Exercise
Count the lines in the entries below that contain the string "للبيع", treating case as significant, and give only the number.

Recorded information
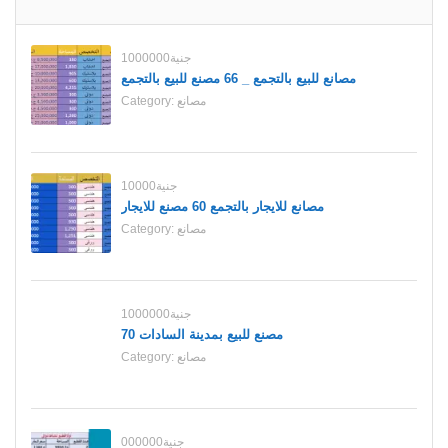
1000000جنية
مصانع للبيع بالتجمع _ 66 مصنع للبيع بالتجمع
مصانع
Category:
10000جنية
مصانع للايجار بالتجمع 60 مصنع للايجار
مصانع
Category:
1000000جنية
70 مصنع للبيع بمدينة السادات
مصانع
Category:
000000جنية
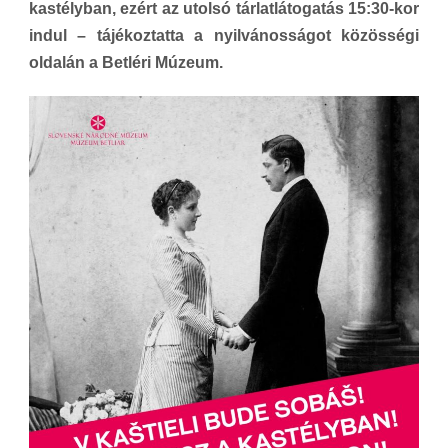
kastélyban, ezért az utolsó tárlatlátogatás 15:30-kor
indul – tájékoztatta a nyilvánosságot közösségi
oldalán a Betléri Múzeum.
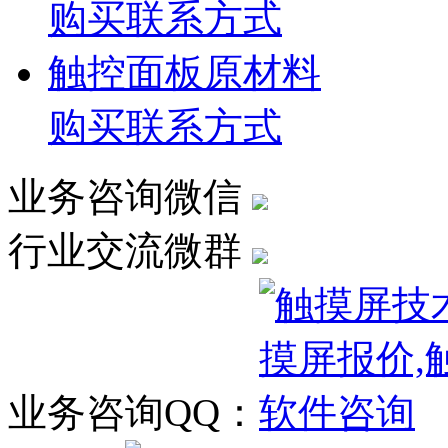
购买联系方式
触控面板原材料
购买联系方式
业务咨询微信
行业交流微群
业务咨询QQ：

Answer box
2